[Collected data entries]
-=-=-=-=-
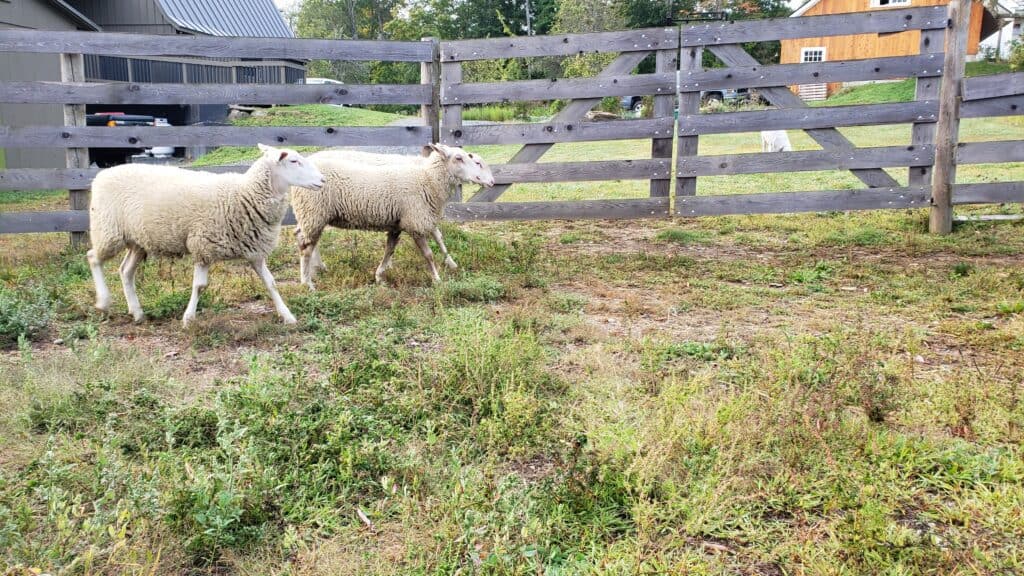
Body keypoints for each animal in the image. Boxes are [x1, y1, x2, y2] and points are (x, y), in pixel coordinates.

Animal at [91, 142, 325, 325]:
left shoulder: (254, 250)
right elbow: (200, 286)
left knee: (125, 271)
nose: (323, 180)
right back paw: (103, 302)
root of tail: (102, 174)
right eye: (294, 161)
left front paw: (288, 316)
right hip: (107, 230)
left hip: (138, 240)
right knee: (93, 258)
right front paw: (188, 318)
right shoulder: (202, 246)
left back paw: (137, 313)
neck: (244, 194)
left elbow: (271, 283)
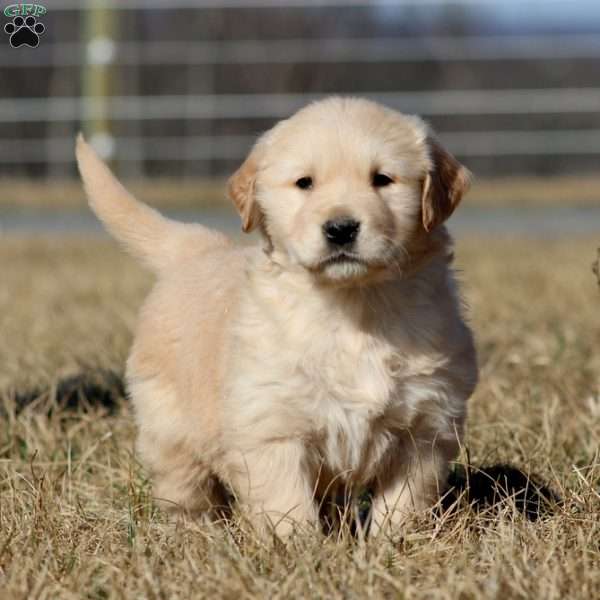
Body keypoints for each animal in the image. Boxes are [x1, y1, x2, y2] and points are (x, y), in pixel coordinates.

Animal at [76, 96, 478, 536]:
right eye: (305, 183)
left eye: (382, 179)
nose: (341, 228)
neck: (354, 306)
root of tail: (198, 246)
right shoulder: (271, 428)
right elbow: (288, 505)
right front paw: (299, 549)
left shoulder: (425, 427)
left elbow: (404, 503)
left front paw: (393, 543)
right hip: (170, 431)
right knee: (186, 490)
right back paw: (201, 535)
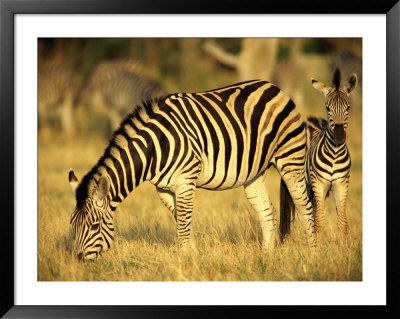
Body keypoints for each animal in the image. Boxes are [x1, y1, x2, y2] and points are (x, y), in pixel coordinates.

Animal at [69, 79, 316, 262]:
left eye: (94, 225)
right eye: (73, 225)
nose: (78, 260)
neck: (154, 148)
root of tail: (274, 87)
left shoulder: (186, 181)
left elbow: (184, 223)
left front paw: (186, 261)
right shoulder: (163, 188)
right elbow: (181, 219)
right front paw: (192, 256)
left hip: (290, 158)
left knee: (304, 205)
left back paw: (312, 253)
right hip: (253, 174)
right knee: (267, 211)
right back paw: (267, 257)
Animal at [304, 69, 358, 236]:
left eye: (348, 108)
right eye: (328, 108)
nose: (339, 136)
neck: (334, 155)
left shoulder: (342, 183)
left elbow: (343, 222)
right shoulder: (319, 183)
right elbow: (320, 222)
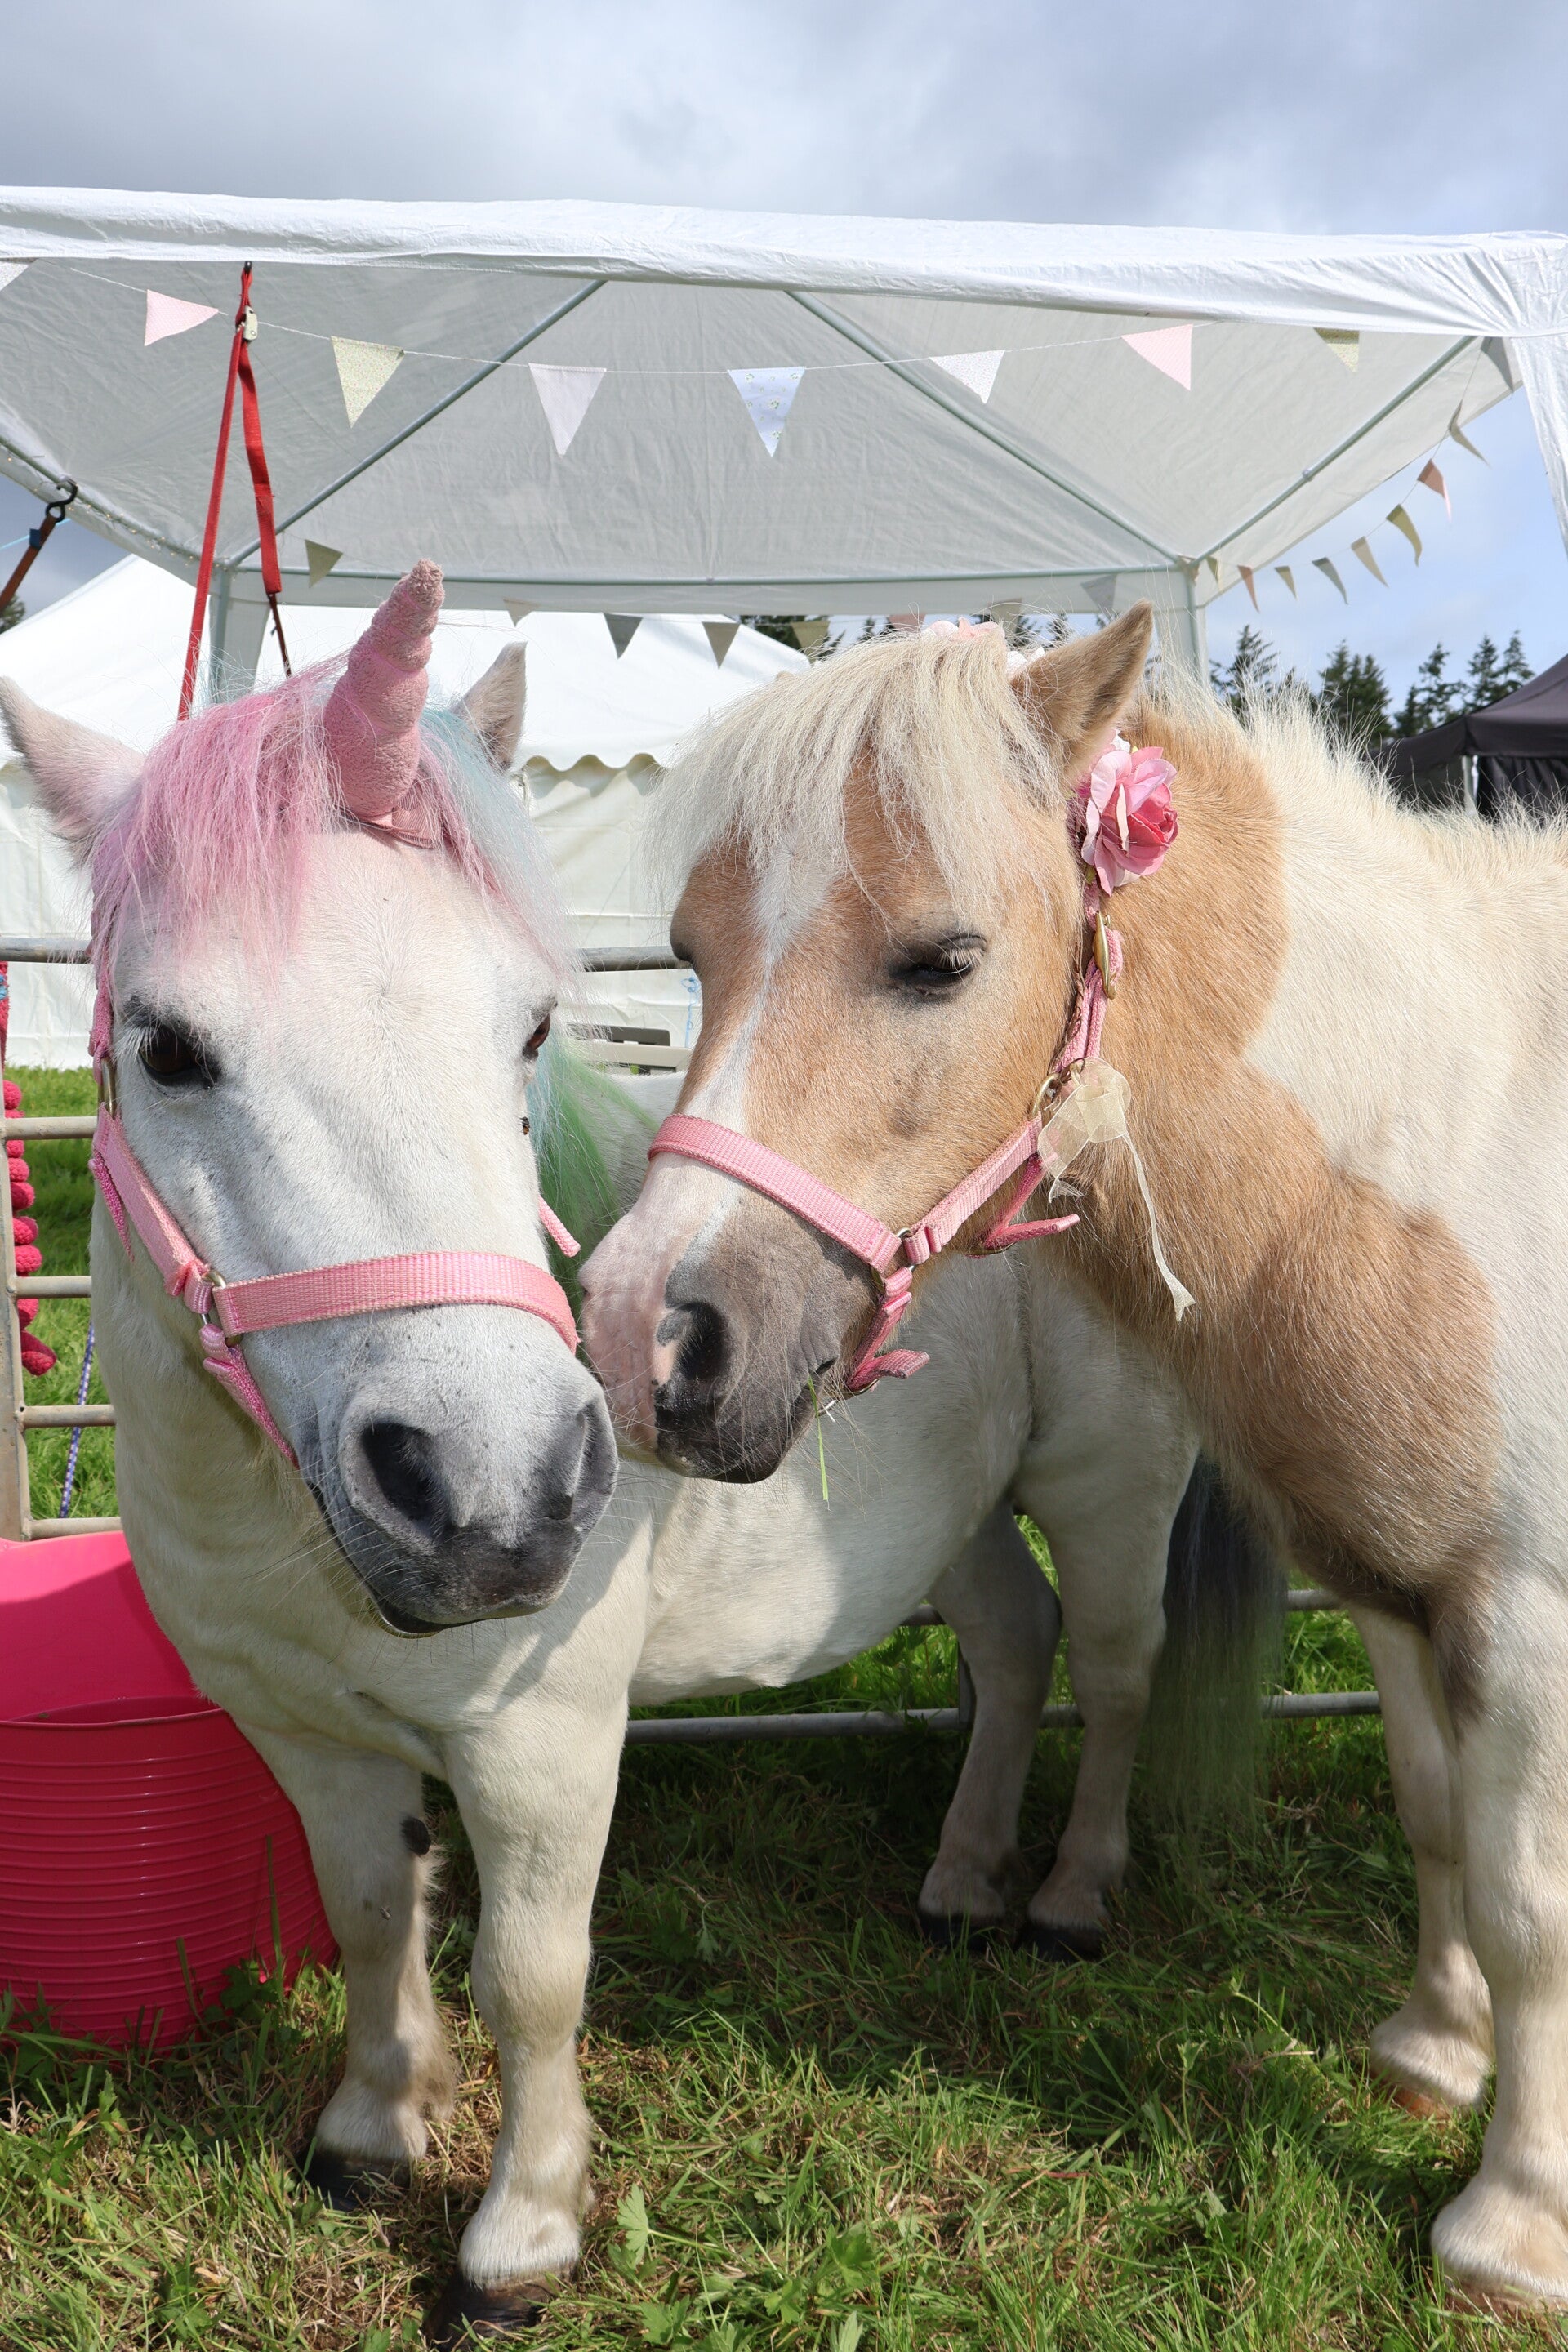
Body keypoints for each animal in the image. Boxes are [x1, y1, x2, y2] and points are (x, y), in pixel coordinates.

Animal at [0, 574, 1234, 2341]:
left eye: (528, 1029)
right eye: (166, 1048)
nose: (494, 1494)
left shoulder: (544, 1744)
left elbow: (531, 1979)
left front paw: (518, 2239)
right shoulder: (300, 1727)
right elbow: (371, 1914)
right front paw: (371, 2130)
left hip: (1110, 1486)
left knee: (1118, 1665)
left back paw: (1065, 1898)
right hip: (953, 1514)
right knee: (1015, 1643)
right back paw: (958, 1879)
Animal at [576, 611, 1539, 2308]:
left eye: (942, 959)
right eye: (692, 958)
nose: (650, 1343)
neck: (1464, 1163)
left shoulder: (1520, 1612)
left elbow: (1527, 1902)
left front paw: (1509, 2226)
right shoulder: (1410, 1592)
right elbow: (1442, 1818)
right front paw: (1434, 2052)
-=-=-=-=-
▸ **WORK TO BE COMPLETED**
Exact copies of the lines from the one holding "left shoulder: (544, 1744)" through the last line above, and only those, make up the answer.

▸ **RESPONSE**
left shoulder: (544, 1744)
left elbow: (531, 1979)
left front paw: (518, 2239)
right shoulder: (300, 1727)
right elbow: (371, 1914)
right front paw: (371, 2130)
left hip: (1110, 1486)
left knee: (1118, 1665)
left back paw: (1065, 1898)
right hip: (953, 1514)
right knee: (1015, 1643)
right back paw: (958, 1879)
Animal at [576, 611, 1539, 2308]:
left eye: (942, 959)
right eye: (692, 958)
nose: (650, 1343)
neck: (1464, 1163)
left shoulder: (1520, 1612)
left elbow: (1527, 1902)
left front paw: (1509, 2226)
right shoulder: (1410, 1592)
right elbow: (1442, 1818)
right front paw: (1434, 2052)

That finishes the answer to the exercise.